If it sounds boring, you are right it does. I mean what is the point of re-releasing old stuff what is seven years old if it is a day? Well, or course it has had a little spice added to it just to beef it up but is it still mutton dressed as a lamb? (Hold on a moment, young Banner. Although I hate those dreadful interruption from editorial staff, I feel I have to interject here to say that 3D Monster Maze on the ZX81 was one of the all-time great computer games - Aj).
The honest answer to that is no.
Sure all of the games have already done the rounds in one form or another but now they are back in a form which you have not seen before. Future Classics is also quite unique in its play methods. I cannot say that I have ever found a game before that allows so many different methods of play. In its most basic form, each game can be played by a single player. Expanding upon that you can get a friend to take control of the keyboard or second joystick and play together, either against one another in competition or in conjunction. If you have not not a friend (and let us face it, you are a boring SOB!), Future Classics provides you with a partner. Three computer personalities are included for you to while away the hours. Two player games can take place using a split screen method so that play can be simultaneous.
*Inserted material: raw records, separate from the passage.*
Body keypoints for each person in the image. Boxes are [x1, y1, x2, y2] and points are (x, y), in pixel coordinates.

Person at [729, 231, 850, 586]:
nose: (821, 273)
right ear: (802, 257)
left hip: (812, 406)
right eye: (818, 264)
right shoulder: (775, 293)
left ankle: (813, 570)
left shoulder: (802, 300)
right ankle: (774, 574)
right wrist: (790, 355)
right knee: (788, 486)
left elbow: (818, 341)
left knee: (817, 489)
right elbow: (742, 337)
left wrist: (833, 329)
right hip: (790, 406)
Future Classics contains five games: Diskman, Diet Riot, Tank battle, Blockalanche and Lost 'n' Maze. Both Diskman and Diet Riot are loosely based upon Pacman, in that they are plan view games with something chasing you. Diet Riot sees a obsessive slimmer in an environmental quest to close all the fast junk food joints in town. This is achieved by collecting all the food crates and dumping them in the trash whilst avoiding the various chunks of tasty menu morsels which endeavour to fatten you up. Unfortunately, the fatter you get the slower you move and the faster you are on your way to a coronary. So to work off those calories with speed, clamber on to the gym equipment and lift those weights.
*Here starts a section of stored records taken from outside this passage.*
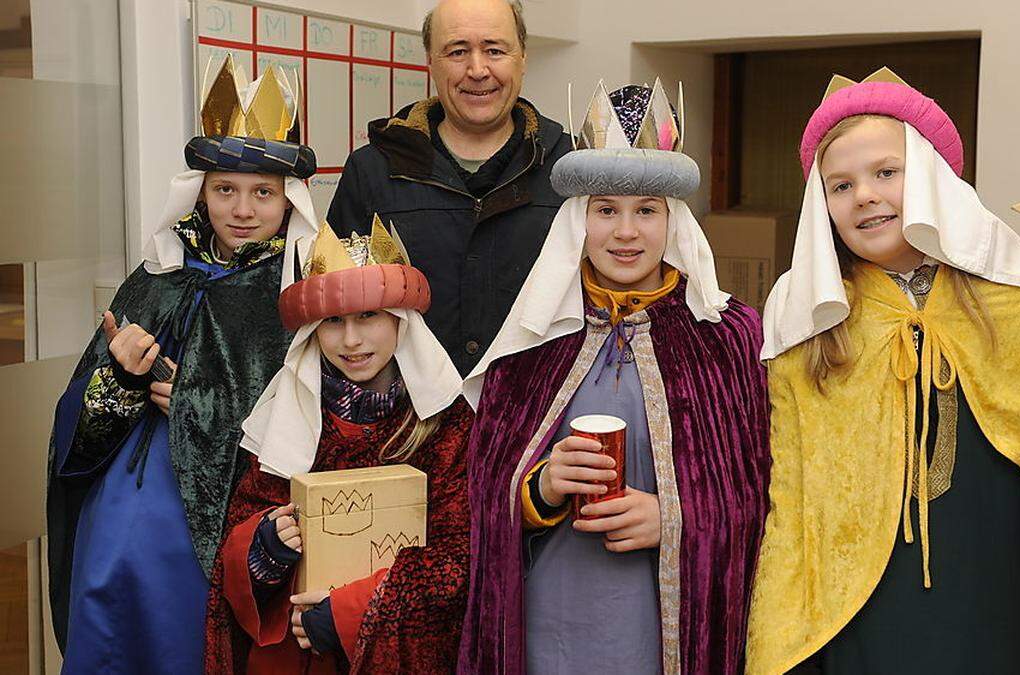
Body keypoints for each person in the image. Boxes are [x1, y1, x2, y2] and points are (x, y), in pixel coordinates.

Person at [745, 67, 1020, 675]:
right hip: (854, 611)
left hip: (1000, 593)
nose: (864, 194)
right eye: (840, 185)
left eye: (886, 172)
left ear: (937, 182)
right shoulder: (805, 319)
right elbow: (793, 488)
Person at [458, 80, 771, 675]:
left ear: (673, 219)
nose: (626, 232)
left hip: (663, 634)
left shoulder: (729, 337)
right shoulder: (533, 338)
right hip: (549, 630)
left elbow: (763, 497)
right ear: (578, 219)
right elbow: (478, 496)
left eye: (646, 211)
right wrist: (540, 490)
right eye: (606, 210)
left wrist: (677, 518)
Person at [46, 56, 319, 673]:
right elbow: (77, 431)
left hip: (211, 524)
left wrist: (198, 404)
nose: (242, 209)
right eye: (225, 190)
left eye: (263, 193)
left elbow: (315, 415)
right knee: (108, 613)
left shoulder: (300, 293)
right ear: (200, 193)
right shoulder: (156, 278)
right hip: (119, 507)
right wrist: (119, 378)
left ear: (289, 200)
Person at [204, 218, 472, 673]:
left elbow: (460, 554)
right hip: (298, 652)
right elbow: (237, 541)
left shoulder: (445, 424)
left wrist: (351, 614)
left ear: (400, 321)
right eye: (333, 322)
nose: (351, 341)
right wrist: (264, 547)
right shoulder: (287, 420)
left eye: (368, 316)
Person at [325, 0, 572, 375]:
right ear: (430, 62)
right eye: (457, 51)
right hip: (412, 421)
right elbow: (337, 309)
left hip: (537, 416)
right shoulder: (372, 169)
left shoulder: (570, 167)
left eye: (494, 50)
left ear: (522, 57)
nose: (477, 70)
Diskman involves a man and his quest to save his data from total corruption by destroying the computer viruses while Blockalance is yet another version of the popular Tetris game (a game which I find terminally dull). However, Blockalanche adds a new dimension, displaying the screen in 3D and allowing you to select which blocks will appear, you can even position them before they drop.
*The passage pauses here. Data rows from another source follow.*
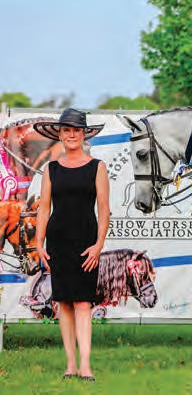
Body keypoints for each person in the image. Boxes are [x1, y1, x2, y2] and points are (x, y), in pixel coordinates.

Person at [33, 108, 110, 381]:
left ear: (84, 134)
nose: (72, 134)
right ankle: (70, 364)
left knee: (83, 303)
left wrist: (99, 245)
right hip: (58, 242)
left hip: (86, 241)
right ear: (60, 134)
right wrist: (39, 243)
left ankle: (85, 365)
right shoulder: (50, 169)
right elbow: (44, 208)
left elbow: (104, 210)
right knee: (63, 302)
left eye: (76, 130)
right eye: (67, 130)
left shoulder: (97, 167)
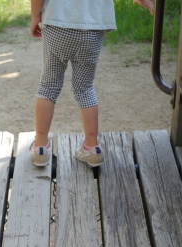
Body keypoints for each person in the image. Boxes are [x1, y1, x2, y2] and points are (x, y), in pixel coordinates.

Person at [29, 0, 116, 167]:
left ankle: (40, 147)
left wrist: (35, 16)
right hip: (92, 28)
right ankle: (92, 147)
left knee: (48, 86)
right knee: (85, 88)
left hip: (57, 24)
Lost 'n' Maze is a re-run of the ever popular 3D maze, find the exit game and Tank Attack is a 30mm armoured vehicle shoot out from the days past.
Future Classics is simply a product which is well overdue. There are few original games being released today so I see no reason why even older style games should be forced into oblivion without digging so deep into the past you come up relics like Space Invaders. Although Diskman is a little ropy, Lost 'n' Maze is great fun as is Tank Attack. There is nothing wrong with a little nostalgia now-and-again.